Page images and their extracted text
════

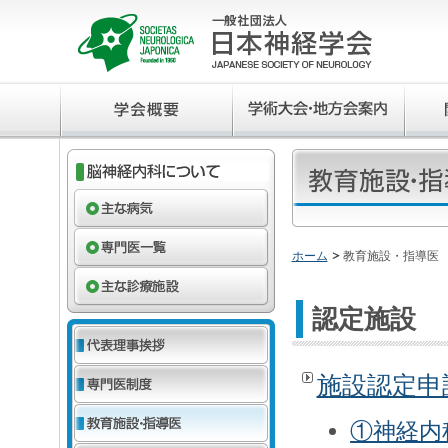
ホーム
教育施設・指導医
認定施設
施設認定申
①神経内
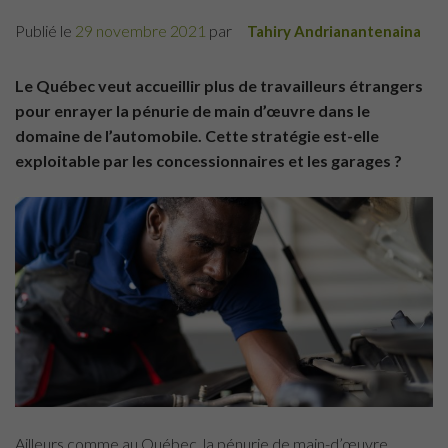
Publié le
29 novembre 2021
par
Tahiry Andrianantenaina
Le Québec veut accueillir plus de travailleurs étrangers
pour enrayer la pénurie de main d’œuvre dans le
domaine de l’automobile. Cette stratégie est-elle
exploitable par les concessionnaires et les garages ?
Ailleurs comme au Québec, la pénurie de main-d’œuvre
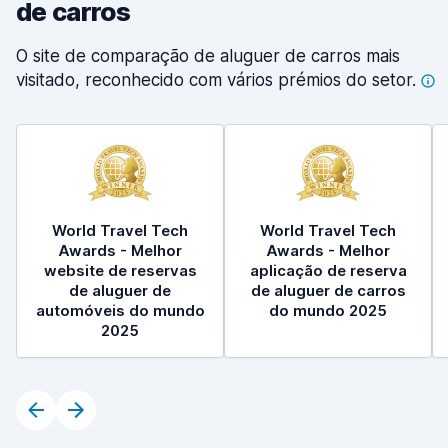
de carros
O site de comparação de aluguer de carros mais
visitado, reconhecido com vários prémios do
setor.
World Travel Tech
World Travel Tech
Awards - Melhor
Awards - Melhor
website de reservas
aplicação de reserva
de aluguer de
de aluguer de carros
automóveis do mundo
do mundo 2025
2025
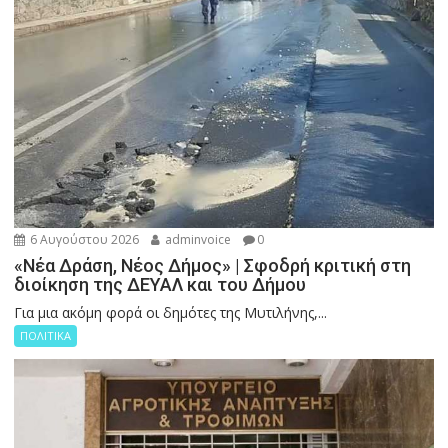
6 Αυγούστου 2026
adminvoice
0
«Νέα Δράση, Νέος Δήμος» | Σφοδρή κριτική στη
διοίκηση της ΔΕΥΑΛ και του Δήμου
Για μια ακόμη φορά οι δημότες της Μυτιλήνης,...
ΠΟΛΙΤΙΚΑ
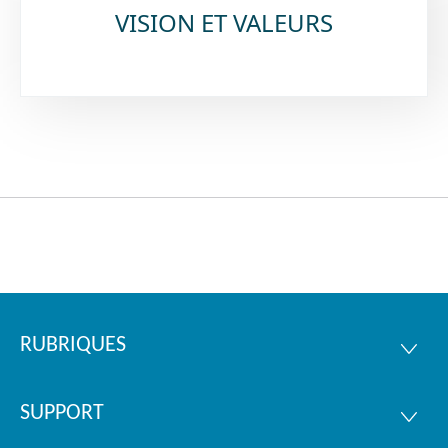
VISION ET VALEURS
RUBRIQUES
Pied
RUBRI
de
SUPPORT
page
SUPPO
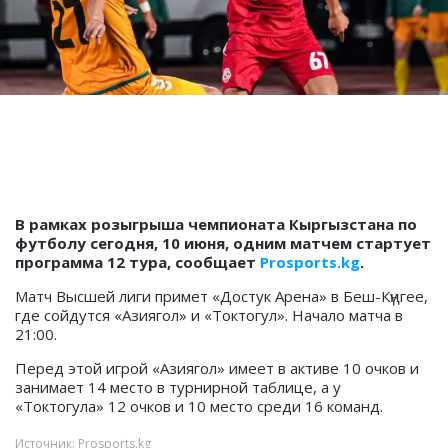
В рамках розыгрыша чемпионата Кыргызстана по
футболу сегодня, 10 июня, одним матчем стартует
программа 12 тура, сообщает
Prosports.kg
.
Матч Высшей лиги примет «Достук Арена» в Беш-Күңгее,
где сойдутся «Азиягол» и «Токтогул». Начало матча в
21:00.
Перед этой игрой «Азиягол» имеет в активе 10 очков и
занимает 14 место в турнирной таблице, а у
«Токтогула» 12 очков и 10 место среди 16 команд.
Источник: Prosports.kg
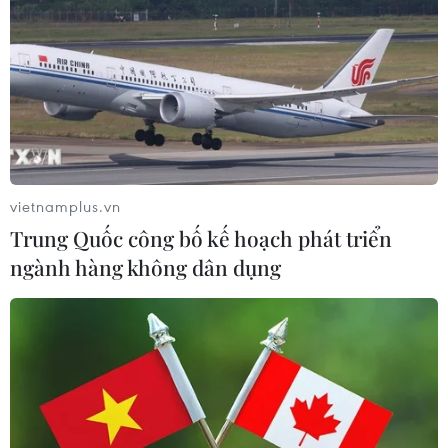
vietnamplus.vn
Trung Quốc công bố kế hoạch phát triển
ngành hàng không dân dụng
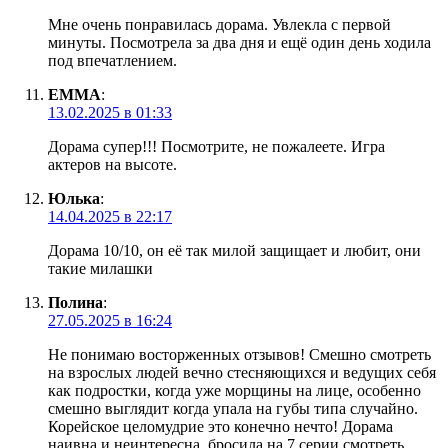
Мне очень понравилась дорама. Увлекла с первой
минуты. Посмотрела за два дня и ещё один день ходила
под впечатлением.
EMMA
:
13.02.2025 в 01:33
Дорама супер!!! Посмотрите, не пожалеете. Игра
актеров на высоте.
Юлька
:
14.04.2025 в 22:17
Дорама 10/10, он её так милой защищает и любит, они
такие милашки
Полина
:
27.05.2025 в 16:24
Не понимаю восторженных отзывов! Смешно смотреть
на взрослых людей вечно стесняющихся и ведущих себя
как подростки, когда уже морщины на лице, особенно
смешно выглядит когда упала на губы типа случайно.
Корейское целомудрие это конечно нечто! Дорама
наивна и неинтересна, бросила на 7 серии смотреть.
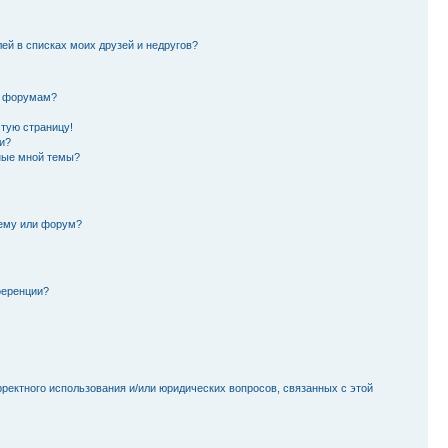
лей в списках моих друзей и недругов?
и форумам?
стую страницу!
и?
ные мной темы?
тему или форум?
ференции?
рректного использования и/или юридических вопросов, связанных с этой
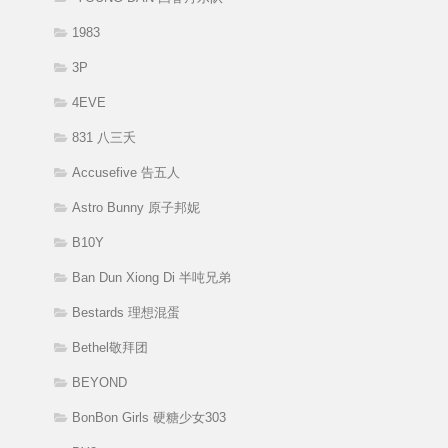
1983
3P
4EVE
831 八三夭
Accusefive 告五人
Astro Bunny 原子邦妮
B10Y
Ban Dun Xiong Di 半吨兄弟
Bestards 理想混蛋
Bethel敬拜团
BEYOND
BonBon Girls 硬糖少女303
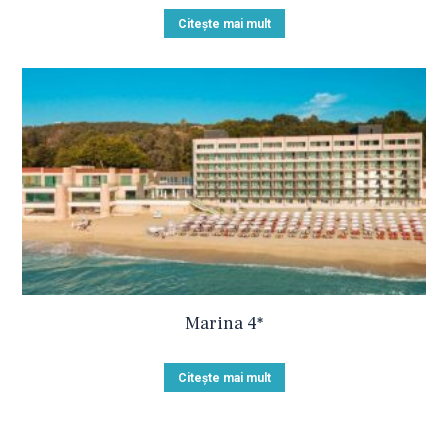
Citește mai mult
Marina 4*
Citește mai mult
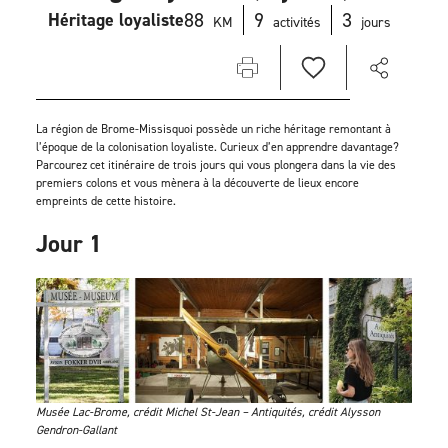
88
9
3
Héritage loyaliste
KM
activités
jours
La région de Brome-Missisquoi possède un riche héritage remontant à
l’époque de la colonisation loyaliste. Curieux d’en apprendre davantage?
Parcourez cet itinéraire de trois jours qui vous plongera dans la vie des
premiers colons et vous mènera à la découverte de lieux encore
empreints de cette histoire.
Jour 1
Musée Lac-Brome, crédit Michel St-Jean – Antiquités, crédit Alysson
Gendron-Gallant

════

▶ [PROBLEM DESCRIPTION]
Reproduce verbatim every line of extracted text in the rows above, omitting the pictures.

▶ [RESPONSE TO THIS TASK]
ホーム
教育施設・指導医
認定施設
施設認定申
①神経内
Publié le
29 novembre 2021
par
Tahiry Andrianantenaina
Le Québec veut accueillir plus de travailleurs étrangers
pour enrayer la pénurie de main d’œuvre dans le
domaine de l’automobile. Cette stratégie est-elle
exploitable par les concessionnaires et les garages ?
Ailleurs comme au Québec, la pénurie de main-d’œuvre
de carros
O site de comparação de aluguer de carros mais
visitado, reconhecido com vários prémios do
setor.
World Travel Tech
World Travel Tech
Awards - Melhor
Awards - Melhor
website de reservas
aplicação de reserva
de aluguer de
de aluguer de carros
automóveis do mundo
do mundo 2025
2025
6 Αυγούστου 2026
adminvoice
0
«Νέα Δράση, Νέος Δήμος» | Σφοδρή κριτική στη
διοίκηση της ΔΕΥΑΛ και του Δήμου
Για μια ακόμη φορά οι δημότες της Μυτιλήνης,...
ΠΟΛΙΤΙΚΑ
VISION ET VALEURS
RUBRIQUES
Pied
RUBRI
de
SUPPORT
page
SUPPO
В рамках розыгрыша чемпионата Кыргызстана по
футболу сегодня, 10 июня, одним матчем стартует
программа 12 тура, сообщает
Prosports.kg
.
Матч Высшей лиги примет «Достук Арена» в Беш-Күңгее,
где сойдутся «Азиягол» и «Токтогул». Начало матча в
21:00.
Перед этой игрой «Азиягол» имеет в активе 10 очков и
занимает 14 место в турнирной таблице, а у
«Токтогула» 12 очков и 10 место среди 16 команд.
Источник: Prosports.kg
vietnamplus.vn
Trung Quốc công bố kế hoạch phát triển
ngành hàng không dân dụng
Мне очень понравилась дорама. Увлекла с первой
минуты. Посмотрела за два дня и ещё один день ходила
под впечатлением.
EMMA
:
13.02.2025 в 01:33
Дорама супер!!! Посмотрите, не пожалеете. Игра
актеров на высоте.
Юлька
:
14.04.2025 в 22:17
Дорама 10/10, он её так милой защищает и любит, они
такие милашки
Полина
:
27.05.2025 в 16:24
Не понимаю восторженных отзывов! Смешно смотреть
на взрослых людей вечно стесняющихся и ведущих себя
как подростки, когда уже морщины на лице, особенно
смешно выглядит когда упала на губы типа случайно.
Корейское целомудрие это конечно нечто! Дорама
наивна и неинтересна, бросила на 7 серии смотреть.
лей в списках моих друзей и недругов?
и форумам?
стую страницу!
и?
ные мной темы?
тему или форум?
ференции?
рректного использования и/или юридических вопросов, связанных с этой
1983
3P
4EVE
831 八三夭
Accusefive 告五人
Astro Bunny 原子邦妮
B10Y
Ban Dun Xiong Di 半吨兄弟
Bestards 理想混蛋
Bethel敬拜团
BEYOND
BonBon Girls 硬糖少女303
Citește mai mult
Marina 4*
Citește mai mult
88
9
3
Héritage loyaliste
KM
activités
jours
La région de Brome-Missisquoi possède un riche héritage remontant à
l’époque de la colonisation loyaliste. Curieux d’en apprendre davantage?
Parcourez cet itinéraire de trois jours qui vous plongera dans la vie des
premiers colons et vous mènera à la découverte de lieux encore
empreints de cette histoire.
Jour 1
Musée Lac-Brome, crédit Michel St-Jean – Antiquités, crédit Alysson
Gendron-Gallant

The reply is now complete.